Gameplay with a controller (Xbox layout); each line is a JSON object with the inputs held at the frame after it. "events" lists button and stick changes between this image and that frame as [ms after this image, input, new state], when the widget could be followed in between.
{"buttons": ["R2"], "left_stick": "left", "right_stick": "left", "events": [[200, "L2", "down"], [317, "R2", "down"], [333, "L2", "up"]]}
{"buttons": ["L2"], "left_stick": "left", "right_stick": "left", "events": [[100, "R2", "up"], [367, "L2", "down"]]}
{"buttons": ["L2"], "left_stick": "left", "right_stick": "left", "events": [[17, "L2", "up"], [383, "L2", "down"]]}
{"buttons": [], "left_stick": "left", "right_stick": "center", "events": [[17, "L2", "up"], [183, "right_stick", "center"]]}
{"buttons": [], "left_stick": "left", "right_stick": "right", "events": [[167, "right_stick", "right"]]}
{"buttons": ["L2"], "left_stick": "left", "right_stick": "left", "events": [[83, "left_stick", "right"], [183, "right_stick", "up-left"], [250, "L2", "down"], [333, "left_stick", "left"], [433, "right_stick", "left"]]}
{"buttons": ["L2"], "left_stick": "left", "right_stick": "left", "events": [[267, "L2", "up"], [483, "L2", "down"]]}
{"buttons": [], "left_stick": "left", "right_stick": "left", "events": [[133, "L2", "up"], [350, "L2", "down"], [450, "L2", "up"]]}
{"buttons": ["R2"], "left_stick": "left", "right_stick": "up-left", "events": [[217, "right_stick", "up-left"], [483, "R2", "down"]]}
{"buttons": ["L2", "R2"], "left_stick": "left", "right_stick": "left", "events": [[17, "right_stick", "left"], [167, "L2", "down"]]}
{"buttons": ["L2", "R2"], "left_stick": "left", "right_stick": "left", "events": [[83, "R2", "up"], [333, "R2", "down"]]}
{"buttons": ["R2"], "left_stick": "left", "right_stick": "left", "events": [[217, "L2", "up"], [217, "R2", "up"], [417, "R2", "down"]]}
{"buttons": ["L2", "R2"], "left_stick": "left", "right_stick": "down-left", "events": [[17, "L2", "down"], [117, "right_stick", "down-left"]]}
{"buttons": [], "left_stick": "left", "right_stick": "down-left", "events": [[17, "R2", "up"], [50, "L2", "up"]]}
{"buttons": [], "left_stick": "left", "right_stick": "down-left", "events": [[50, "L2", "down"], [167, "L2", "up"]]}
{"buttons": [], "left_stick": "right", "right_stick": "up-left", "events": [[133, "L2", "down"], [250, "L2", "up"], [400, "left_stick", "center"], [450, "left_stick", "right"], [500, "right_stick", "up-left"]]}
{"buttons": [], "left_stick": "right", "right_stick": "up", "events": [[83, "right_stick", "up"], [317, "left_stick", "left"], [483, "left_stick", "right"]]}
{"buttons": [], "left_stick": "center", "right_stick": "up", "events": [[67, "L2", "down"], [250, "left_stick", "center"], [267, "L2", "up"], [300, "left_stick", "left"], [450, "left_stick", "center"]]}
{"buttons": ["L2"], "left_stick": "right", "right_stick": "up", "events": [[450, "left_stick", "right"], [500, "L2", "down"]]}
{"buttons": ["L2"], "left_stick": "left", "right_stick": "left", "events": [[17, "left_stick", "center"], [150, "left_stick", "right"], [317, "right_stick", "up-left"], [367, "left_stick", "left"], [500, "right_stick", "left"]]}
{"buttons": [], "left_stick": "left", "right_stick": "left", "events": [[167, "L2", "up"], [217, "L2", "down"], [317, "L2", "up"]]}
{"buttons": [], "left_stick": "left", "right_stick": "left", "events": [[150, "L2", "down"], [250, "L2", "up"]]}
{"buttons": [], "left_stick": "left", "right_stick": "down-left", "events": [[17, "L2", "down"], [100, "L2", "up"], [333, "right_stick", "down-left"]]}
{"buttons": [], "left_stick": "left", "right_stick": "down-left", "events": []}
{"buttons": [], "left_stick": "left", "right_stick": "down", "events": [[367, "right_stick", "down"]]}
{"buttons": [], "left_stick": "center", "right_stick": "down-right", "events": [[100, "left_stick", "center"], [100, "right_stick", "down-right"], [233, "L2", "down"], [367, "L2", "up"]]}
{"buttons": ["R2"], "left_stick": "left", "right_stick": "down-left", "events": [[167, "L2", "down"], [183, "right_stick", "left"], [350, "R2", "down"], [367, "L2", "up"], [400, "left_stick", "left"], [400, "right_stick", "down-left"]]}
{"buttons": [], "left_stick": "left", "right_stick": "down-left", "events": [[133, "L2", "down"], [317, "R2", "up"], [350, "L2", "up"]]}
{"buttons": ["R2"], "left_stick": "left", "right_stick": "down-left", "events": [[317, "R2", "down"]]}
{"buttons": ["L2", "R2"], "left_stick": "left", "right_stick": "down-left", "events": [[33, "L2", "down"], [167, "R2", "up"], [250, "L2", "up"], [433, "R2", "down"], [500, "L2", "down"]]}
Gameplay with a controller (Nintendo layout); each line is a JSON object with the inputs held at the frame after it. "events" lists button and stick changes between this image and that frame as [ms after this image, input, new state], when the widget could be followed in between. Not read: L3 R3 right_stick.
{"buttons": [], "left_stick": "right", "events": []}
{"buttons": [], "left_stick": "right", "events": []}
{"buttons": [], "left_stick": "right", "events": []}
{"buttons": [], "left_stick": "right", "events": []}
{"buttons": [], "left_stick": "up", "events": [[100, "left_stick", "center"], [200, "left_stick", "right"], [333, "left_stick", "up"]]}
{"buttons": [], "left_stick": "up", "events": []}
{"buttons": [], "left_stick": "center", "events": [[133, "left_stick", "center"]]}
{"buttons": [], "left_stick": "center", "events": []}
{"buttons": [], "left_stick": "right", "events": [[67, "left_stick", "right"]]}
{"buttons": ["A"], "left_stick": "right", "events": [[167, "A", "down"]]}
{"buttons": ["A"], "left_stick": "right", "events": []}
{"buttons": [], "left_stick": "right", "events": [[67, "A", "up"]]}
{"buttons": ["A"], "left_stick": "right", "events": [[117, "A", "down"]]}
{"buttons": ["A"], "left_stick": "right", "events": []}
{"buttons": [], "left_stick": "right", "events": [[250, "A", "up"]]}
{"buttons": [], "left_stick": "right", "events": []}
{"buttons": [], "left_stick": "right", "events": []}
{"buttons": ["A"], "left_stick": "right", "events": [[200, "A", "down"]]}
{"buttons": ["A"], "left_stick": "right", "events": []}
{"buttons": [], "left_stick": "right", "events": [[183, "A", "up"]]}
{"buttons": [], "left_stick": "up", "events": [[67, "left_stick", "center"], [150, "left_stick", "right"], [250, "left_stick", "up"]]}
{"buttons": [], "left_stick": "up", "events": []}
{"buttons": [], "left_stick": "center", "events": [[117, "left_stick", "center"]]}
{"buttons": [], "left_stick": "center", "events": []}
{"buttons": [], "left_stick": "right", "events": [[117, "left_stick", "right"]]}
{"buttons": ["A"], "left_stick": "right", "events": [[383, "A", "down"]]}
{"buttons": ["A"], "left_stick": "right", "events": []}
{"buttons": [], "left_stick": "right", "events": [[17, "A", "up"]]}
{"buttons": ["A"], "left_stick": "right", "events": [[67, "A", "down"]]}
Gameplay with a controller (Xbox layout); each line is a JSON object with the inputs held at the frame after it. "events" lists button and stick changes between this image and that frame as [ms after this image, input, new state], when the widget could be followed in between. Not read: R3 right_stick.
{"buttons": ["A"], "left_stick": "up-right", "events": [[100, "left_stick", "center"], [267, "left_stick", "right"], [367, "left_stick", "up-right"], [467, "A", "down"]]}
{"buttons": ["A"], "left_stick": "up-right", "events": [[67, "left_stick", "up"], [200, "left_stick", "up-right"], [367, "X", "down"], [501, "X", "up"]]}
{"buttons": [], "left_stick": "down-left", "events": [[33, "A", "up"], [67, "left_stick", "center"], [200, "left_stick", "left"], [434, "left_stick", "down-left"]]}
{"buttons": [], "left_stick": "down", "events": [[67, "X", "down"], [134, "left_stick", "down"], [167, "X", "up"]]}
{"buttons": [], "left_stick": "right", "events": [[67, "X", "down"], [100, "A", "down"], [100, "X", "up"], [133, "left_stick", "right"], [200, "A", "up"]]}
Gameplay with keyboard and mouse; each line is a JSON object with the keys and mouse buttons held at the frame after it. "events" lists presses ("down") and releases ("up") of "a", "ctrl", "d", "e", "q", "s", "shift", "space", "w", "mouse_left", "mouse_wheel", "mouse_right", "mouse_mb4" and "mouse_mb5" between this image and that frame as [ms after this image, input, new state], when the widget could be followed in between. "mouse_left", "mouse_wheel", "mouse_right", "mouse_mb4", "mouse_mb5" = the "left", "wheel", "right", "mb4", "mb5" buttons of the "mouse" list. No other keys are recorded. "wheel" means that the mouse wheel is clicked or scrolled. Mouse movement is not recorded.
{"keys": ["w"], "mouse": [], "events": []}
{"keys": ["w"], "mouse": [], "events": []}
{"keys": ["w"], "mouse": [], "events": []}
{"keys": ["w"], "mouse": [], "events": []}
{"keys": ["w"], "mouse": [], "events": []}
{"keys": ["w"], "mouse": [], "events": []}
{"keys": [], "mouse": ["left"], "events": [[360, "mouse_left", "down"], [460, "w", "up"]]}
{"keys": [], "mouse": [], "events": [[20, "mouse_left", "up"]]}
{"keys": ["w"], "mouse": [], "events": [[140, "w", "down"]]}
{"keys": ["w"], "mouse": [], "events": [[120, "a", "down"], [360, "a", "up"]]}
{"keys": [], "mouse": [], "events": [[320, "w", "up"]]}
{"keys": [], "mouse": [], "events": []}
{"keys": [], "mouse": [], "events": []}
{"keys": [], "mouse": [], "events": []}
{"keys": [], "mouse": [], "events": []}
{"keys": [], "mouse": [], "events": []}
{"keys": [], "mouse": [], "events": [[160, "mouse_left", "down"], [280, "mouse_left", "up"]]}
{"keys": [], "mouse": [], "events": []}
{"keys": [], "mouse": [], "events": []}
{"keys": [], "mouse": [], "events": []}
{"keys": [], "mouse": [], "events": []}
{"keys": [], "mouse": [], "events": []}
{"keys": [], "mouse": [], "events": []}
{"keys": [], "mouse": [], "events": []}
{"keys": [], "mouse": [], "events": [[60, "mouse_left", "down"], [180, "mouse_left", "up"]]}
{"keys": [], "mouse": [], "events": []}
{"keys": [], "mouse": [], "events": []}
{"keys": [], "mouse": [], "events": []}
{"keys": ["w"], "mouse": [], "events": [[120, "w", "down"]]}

────────

## TASK DETAILS
Going through the entries, return every line holding the word "read".

## SOLUTION BELOW
Gameplay with a controller (Nintendo layout); each line is a JSON object with the inputs held at the frame after it. "events" lists button and stick changes between this image and that frame as [ms after this image, input, new state], when the widget could be followed in between. Not read: L3 R3 right_stick.
Gameplay with a controller (Xbox layout); each line is a JSON object with the inputs held at the frame after it. "events" lists button and stick changes between this image and that frame as [ms after this image, input, new state], when the widget could be followed in between. Not read: R3 right_stick.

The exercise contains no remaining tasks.